Bei der Planung eines Fertighauses muss man sich zwischen unterschiedlichen Bauweisen entscheiden. Ob Holz die Basis ist, oder Ziegel bevorzugt werden, hängt von den persönlichen Vorstellungen und der späteren Nutzung ab.

Verschiedene Bauweisen

Ziegelverbundbauweise: Wo vor einigen Jahren noch das Gewicht der Ziegel für den Fertighausbau ungeeignet erschien, sind die Techniken heutzutage so ausgereift das bereits geschoßhohe Wandelemente in der Fabrik vorproduziert werden können. Mit der Reduktion des Gewichtes wurde auch nicht auf entsprechende Schallschutz-, Brandschutz- und Wärmeisolierungsmaßnahmen vergessen. Die Wertbeständigkeit ist sehr hoch.

Wohnbetonverbundbauweise: Beton wird aus natürlichen Grundstoffen wie Sand, Kies, Splitt, Wasser und Zement hergestellt. Die Ausgangsstoffe für den Zement sind Kalk und Ton, die bei hohen Temperaturen gebrannt und dann fein gemahlen werden. Die Leichtbetonfertigteile bestehen aus einer Mischung von Beton und leichten Zuschlagstoffen wie z.B. Blähtonkügelchen. Decken, Wände und Dächer können so als großformatige Betonfertigteile in der Fabrik hergestellt und auf der Baustelle in kürzester Zeit montiert werden.

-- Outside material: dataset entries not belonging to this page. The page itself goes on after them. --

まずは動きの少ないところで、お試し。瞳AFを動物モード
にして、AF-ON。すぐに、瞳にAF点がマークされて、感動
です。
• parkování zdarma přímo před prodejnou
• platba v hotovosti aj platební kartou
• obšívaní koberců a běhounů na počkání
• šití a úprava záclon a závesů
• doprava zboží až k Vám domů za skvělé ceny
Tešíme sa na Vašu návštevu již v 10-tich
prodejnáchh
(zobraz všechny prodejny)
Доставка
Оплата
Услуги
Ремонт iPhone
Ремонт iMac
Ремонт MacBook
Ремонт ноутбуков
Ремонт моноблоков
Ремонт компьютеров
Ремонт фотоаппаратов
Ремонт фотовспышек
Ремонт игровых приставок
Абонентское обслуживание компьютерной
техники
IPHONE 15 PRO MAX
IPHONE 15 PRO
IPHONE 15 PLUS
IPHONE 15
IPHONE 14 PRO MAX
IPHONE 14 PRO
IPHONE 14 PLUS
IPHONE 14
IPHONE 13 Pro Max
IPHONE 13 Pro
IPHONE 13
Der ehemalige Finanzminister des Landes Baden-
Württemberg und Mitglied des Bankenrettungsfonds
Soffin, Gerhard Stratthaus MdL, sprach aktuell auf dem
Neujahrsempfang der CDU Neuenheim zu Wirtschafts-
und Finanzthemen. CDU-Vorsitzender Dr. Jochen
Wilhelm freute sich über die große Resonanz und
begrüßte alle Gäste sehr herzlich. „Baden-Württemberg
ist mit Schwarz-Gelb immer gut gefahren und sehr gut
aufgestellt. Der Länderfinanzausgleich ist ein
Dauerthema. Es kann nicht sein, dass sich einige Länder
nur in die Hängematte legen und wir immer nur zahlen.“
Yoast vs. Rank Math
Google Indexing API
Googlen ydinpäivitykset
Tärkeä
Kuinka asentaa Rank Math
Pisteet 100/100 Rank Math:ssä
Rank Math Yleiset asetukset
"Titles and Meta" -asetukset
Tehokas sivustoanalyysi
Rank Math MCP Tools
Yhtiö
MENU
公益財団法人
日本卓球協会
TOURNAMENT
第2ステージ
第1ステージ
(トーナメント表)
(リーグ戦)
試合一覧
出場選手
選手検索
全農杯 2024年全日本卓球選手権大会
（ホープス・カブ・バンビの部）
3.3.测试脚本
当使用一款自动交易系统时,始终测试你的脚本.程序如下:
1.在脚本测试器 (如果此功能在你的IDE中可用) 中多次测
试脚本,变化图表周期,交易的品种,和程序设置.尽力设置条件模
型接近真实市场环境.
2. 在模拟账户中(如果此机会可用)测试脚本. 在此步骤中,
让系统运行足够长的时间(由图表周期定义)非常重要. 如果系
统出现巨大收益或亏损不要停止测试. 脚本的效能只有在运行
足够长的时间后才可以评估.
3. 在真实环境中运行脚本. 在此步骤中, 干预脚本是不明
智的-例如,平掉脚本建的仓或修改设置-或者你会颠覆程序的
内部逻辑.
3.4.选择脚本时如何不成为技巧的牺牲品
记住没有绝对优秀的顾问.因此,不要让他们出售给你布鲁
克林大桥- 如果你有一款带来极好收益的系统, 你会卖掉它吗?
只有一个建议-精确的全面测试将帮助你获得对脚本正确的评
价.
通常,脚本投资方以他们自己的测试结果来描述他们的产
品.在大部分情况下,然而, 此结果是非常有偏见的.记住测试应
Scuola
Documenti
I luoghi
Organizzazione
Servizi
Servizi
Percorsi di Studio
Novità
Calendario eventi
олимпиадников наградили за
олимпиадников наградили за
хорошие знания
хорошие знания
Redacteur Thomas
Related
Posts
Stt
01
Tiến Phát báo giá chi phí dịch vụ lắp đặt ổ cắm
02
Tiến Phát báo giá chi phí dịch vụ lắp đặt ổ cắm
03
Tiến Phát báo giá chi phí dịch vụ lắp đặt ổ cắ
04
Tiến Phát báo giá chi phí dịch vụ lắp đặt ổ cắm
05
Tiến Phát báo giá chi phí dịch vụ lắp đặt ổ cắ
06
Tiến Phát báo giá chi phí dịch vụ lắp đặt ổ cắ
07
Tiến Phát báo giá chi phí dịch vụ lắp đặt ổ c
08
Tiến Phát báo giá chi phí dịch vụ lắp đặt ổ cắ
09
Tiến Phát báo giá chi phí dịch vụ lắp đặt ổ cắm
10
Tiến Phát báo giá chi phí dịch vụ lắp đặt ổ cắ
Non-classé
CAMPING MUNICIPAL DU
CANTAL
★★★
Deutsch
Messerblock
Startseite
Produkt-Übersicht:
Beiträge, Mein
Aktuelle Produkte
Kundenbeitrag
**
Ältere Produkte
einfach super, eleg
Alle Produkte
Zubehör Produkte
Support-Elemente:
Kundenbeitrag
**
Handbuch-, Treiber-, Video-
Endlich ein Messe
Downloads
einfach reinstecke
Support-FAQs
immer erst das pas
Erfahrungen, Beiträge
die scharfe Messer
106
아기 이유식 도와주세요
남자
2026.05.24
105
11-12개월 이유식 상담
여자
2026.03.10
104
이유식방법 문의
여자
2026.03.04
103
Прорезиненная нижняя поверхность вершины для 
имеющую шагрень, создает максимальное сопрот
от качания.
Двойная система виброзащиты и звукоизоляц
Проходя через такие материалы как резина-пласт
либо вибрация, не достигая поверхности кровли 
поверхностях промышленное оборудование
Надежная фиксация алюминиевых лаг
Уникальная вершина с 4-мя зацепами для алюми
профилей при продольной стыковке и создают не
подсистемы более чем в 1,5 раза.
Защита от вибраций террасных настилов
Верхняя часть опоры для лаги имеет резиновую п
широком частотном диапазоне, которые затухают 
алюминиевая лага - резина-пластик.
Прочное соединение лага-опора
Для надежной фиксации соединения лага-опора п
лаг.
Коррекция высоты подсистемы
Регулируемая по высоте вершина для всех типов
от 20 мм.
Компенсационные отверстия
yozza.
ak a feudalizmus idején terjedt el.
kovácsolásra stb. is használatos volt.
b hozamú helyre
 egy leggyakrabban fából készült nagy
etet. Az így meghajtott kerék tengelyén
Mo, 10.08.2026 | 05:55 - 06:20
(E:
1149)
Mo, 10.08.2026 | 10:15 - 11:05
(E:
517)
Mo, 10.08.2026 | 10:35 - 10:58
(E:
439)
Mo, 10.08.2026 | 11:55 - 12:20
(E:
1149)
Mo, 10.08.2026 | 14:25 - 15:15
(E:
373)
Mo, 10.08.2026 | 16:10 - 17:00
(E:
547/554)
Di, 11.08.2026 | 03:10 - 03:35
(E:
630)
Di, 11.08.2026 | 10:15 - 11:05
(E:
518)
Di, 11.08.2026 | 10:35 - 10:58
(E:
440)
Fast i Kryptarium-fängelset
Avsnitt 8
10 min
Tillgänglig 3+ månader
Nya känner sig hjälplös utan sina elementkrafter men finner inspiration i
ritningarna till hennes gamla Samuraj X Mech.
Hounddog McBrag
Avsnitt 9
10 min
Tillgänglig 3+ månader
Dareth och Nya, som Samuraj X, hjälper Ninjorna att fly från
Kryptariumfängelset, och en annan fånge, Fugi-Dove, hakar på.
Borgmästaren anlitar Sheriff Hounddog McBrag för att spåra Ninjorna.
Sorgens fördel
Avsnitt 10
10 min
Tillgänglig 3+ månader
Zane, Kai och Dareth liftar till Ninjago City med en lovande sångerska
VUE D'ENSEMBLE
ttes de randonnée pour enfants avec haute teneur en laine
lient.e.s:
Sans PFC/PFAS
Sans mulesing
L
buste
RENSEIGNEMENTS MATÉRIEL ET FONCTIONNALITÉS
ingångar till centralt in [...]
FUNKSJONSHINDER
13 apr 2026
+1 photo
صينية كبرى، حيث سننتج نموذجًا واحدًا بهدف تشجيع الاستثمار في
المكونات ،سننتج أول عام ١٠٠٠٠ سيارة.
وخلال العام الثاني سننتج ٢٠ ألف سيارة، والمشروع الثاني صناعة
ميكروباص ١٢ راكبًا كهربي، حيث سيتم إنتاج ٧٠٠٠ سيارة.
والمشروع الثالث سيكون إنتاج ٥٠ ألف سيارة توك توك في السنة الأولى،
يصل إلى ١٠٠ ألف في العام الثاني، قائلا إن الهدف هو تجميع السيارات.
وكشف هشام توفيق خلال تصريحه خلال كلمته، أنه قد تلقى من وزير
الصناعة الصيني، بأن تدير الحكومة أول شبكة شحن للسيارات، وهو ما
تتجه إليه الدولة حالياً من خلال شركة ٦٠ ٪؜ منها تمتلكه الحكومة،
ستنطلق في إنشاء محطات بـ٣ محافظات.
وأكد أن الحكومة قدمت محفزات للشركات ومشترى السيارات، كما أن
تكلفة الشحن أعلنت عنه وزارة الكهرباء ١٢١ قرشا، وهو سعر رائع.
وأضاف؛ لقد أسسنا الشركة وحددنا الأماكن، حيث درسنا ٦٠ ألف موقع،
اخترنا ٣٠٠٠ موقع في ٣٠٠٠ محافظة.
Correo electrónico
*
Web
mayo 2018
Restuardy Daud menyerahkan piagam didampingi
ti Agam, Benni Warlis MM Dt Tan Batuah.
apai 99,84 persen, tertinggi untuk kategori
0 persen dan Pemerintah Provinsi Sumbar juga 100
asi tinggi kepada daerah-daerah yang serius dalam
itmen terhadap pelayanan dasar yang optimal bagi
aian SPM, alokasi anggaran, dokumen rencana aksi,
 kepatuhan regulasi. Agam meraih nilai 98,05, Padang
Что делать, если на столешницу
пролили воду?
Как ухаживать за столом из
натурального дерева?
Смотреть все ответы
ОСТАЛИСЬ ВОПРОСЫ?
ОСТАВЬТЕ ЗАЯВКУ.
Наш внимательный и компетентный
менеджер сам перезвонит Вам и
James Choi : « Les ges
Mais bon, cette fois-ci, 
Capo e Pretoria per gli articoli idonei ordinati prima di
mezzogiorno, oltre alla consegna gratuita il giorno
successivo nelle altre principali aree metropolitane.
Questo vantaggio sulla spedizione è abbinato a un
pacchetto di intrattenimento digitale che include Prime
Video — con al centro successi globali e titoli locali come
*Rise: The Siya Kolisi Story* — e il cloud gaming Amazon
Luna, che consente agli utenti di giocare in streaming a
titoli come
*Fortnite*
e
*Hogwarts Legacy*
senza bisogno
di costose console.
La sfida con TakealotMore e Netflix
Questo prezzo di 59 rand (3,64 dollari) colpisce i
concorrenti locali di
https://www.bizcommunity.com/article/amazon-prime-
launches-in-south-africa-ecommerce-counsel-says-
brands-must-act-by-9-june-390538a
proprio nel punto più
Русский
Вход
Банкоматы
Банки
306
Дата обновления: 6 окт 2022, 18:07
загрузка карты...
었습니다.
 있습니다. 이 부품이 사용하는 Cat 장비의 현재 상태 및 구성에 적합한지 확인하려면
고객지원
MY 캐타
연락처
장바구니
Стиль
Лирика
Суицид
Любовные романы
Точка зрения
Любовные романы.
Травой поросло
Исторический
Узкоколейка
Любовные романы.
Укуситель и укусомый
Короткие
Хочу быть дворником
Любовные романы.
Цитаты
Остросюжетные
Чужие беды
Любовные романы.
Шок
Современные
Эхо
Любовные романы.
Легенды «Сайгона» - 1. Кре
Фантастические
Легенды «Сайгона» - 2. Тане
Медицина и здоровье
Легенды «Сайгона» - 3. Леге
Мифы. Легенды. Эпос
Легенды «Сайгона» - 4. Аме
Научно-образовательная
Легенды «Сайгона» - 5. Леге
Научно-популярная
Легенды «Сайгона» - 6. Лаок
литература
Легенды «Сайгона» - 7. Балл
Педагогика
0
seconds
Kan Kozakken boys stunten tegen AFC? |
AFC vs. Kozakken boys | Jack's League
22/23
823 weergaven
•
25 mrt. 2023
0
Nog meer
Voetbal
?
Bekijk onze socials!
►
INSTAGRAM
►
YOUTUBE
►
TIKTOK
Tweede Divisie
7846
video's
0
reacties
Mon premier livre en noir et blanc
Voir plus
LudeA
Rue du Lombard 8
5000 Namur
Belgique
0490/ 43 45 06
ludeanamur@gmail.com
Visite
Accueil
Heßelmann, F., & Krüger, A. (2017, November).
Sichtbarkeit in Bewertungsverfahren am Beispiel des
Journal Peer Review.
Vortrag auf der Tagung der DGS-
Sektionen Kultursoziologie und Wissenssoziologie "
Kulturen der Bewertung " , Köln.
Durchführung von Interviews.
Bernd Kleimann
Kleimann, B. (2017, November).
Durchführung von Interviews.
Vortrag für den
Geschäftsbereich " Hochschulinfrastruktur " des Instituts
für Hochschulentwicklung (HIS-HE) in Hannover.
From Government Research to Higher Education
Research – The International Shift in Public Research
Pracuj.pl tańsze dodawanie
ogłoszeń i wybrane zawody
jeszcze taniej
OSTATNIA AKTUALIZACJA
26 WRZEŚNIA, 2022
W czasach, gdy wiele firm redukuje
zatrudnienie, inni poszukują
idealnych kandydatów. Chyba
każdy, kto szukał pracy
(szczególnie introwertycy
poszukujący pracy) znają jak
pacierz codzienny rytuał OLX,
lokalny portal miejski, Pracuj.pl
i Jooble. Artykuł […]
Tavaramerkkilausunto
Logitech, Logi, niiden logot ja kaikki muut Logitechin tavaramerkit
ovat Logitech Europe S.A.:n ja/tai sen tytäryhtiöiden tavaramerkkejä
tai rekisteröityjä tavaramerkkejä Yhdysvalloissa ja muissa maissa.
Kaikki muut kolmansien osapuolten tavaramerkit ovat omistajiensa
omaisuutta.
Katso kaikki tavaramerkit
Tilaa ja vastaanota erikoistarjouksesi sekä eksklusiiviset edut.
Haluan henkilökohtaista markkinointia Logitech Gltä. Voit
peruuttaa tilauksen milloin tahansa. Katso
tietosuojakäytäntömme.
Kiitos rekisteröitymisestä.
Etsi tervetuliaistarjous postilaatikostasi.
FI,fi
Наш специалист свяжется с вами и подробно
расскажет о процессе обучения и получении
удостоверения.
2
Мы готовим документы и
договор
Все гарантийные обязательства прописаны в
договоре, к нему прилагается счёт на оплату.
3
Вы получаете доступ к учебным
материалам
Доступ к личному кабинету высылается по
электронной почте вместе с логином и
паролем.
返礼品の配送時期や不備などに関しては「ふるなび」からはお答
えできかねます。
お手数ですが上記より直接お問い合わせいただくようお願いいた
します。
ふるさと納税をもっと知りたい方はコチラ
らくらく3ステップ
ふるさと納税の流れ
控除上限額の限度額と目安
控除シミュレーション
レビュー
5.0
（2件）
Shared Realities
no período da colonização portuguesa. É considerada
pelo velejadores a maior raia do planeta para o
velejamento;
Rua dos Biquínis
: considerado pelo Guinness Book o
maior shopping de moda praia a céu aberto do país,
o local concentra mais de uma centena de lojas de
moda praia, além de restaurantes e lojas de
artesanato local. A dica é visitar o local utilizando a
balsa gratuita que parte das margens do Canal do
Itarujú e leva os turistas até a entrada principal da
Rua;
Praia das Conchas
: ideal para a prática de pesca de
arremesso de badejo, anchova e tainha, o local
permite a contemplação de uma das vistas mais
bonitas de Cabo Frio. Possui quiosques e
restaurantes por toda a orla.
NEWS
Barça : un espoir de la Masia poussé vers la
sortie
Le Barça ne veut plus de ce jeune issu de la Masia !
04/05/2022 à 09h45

Holzverbundbauweise: Die energiesparenden Konstruktionen entwickelten sich aus der Holzriegel- bzw. Holzständerbauweise. Sie zeichnet sich durch hohe Wärmedämmwerte aus, auch der Luftschallschutz ist dem der Ziegelverbund- und Wohnbetonverbundbauweise ähnlich. Durch den natürlichen Baustoff muss jedoch besonders Augenmerk in der Planungsphase auf den Schutz vor Pilz- und Insektenbefall gelegt werden. Üblicherweise wird die Imprägnierung aber schon in der Produktion erfolgen.

Kombinierte Fertighausbauweisen: Zunehmend werden die vorher genannten Bauweisen sinnvoll kombiniert. Es kommen zusätzlich Aluminium, Kunststoffe und Stahl zum Einsatz oder Leichtbauweisen werden mit vorgemauerten Fassaden ergänzt.

Tipps fürs Fertigteilhaus

Niemand hat was zu verschenken. Seien Sie deshalb bei Lockangeboten skeptisch.

Vereinbaren Sie eine Zug-um-Zug-Zahlungsweise. Dabei fließt erst Geld, wenn der Hersteller genau definierte Leistungen erbracht hat. Das ist im herkömmlichen Hochbau nicht anders.

Lassen Sie sich garantieren, dass die österreichischen Normen für den Wärme-, Brand- und Schallschutz mindestens eingehalten werden. Bestehen Sie auf einer Garantie, dass nur umweltgerechte Baumaterialien Verwendung finden.

Schauen Sie sich die Statik an, ob diese für eine eventuell für spätere Jahre geplante Dachaufstockung zulässt.

Lassen Sie sich schriftlich nicht nur die Baubetreuung zusichern, sondern auch die schnelle Nachbetreuung vor Ort, wenn es zu einem Reklamationsfall kommt.